Respon yang akan digunakan untuk penentuan titik optimum adalah parameter organoleptik yaitu dari segi warna, rasa, aroma, tekstur dan overall.
Kemudian dari pengujian masing-masing respon ini dilakukan analisis ANOVA untuk menentukan parameter yang paling berpengaruh dalam mengoptimumkan
formulasi nantinya.
b. Pembuatan formula yang telah diberikan dan pengukuran respon masing- masing respon setiap formula
Pembuatan formula dilakukan dengan menghitung jumlah formula yang dibutuhkan untuk pengujian. Jumlah panelis yang digunakan adalah 30 orang dan
jumlah setiap sajian kurang lebih 20 ml dengan jumlah pengulangan 15 kali. Jumlah larutan standar yang dibutuhkan adalah 9 liter. Kemudian masing masing
rasio kombinasi isolat protein kedelai dan sweet whey disiapkan dalam 5 wadah yang berbeda dan dibuat sesuai jumlah ulangan setiap titik yang kombinasi.
Uji yang dilakukan adalah uji hedonik rating dengan panelis tidak terlatih sebanyak 30 orang. Panelis ini diminta menuliskan penilaian mereka terhadap
atribut organoleptik setiap sampel yang disajikan dalam kuesioner yang dapat dilihat pada Lampiran 12. Skor penilaian yang digunakan yaitu pada kisaran 1
sampai 7. Skor 1 = sangat tidak suka, 2 = tidak suka, 3 = agak tidak suka, 4 = netral, 5 = agak suka, 6 = suka, 7 = sangat suka Soekarto, 1985. Setelah
pengujian selesai data dikumpulkan dan disimpan dalam format excel dan diolah untuk mencari ratan setiap respon.
c. Input data respon yang telah diukur pada lembar kerja DX7
Nilai rataan setiap respon terukur dari kuesioner, ditabulasikan dalam format excel dan dilakukan pengelompokan dan perhitungan nilai rataan setiap respon.
Nilai rataan ini diinput kedalam worksheet DX7 dan kemudian dilanjutkan dengan analisis model persamaan matematika setiap respon yang nantinya akan
dilanjutkan dengan optimasi setiap respon.
d. Analisis sidik ragam respon dan penentuan formula optimum
Setelah data rataan respon organoleptik diinput dalam worksheet DX7. Dilanjutkan dengan analisis sidik ragam masing-masing respon. Hal ini dilakukan
untuk menentukan faktor yang berbeda nyata dan memiliki pengaruh dalam
mengoptimumkan formula yang akan dibuat. Analisis sidik ragam juga menghasilkan model matematika untuk setiap respon yang diukur. Model ini
dapat digunakan untuk memperkirakan respon yang akan didapatkan untuk setiap titik kombinasi yang dilakukan selama dalam kisaran yang telah ditetapkan.
Pengoptimasian formula dilakukan dengan menentukan skala kepentingan setiap respon yang dihasilkan berdasarkan perbedaan nyata atau tidak dan
pertimbangan penting atau tidaknya parameter yang diukur dalam formula yang dihasilkan.
Formula optimum yang dihasilkan kemudian diproduksi dan kemudian dilanjutkan dengan analisis mutu secara fisiko kimia, dan biologis.
C. METODE ANALISIS 1. Analisis Fisik
Analisis fisik dilakukan terhadap produk akhir minuman berprotein tinggi terpilih yang mencakup penampakan secara visual derajat keputihan dan properti
palatibilitas yakni viskositas.
a.
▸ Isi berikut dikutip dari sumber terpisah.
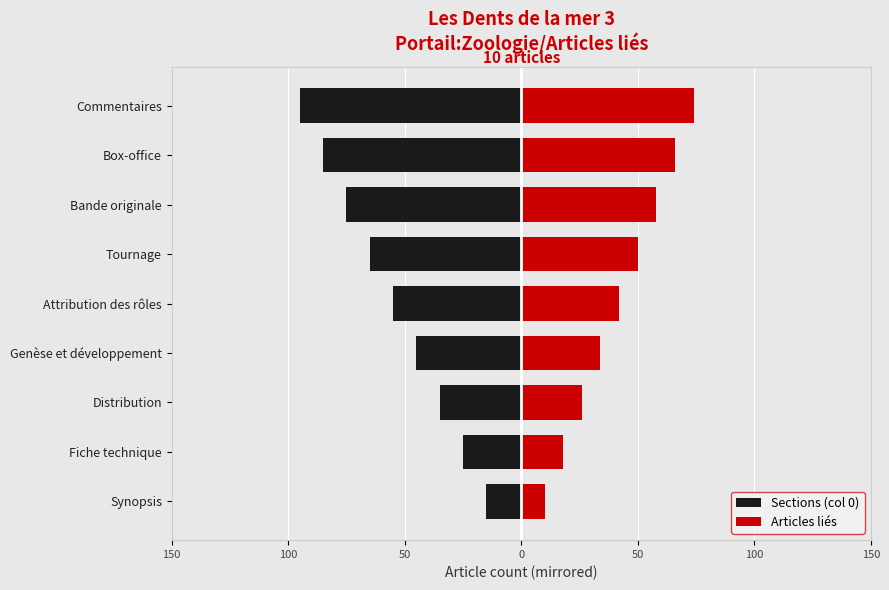

Reading right to left, what are all the values shown in this chart?

Sections (col 0): -95	-85	-75	-65	-55	-45	-35	-25	-15
Articles liés: 74	66	58	50	42	34	26	18	10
Analisis Derajat Putih dengan Whitenessmeter
Analisis derajat keputihan sangat penting dilakukan untuk sampel tepung- tepungan. Pengukuran derajat keputihan ini penting dilakukan karena sering
digunakan sebagai standar penentu utama tepung-tepungan Hutching, 1999. Prinsip kerja pengukuran derajat keputihan ini adalah pengukuran indeks refleksi
dari permukaan sampel yang diukur oleh dioda fotoelektrik. Semakin putih sampel, maka cahaya yang dipantulkan akan semakin banyak dan nilainya
semakin besar. Kalibrasi alat menggunakan putih yang diperoleh dari asap pembakaran pita Mg.
Analisis derajat putih dilakukan dengan menggunakan whitenessmeter. Pengukuran derajat putih ini penting dilakukan pada sampel tepung-tepungan
karena dapat digunakan sebagai standar mutu. Pengukuran derajat putih ini berprinsip refleksi cahaya dari permukaan sampel yang kemudian diukur dan
dibandingkan dengan standar. Pengukuran dilakukan dengan menempatkan sejumlah sampel dalam wadah
sampel hingga penuh, kemudian diratakan hingga tidak ada ruang kosong.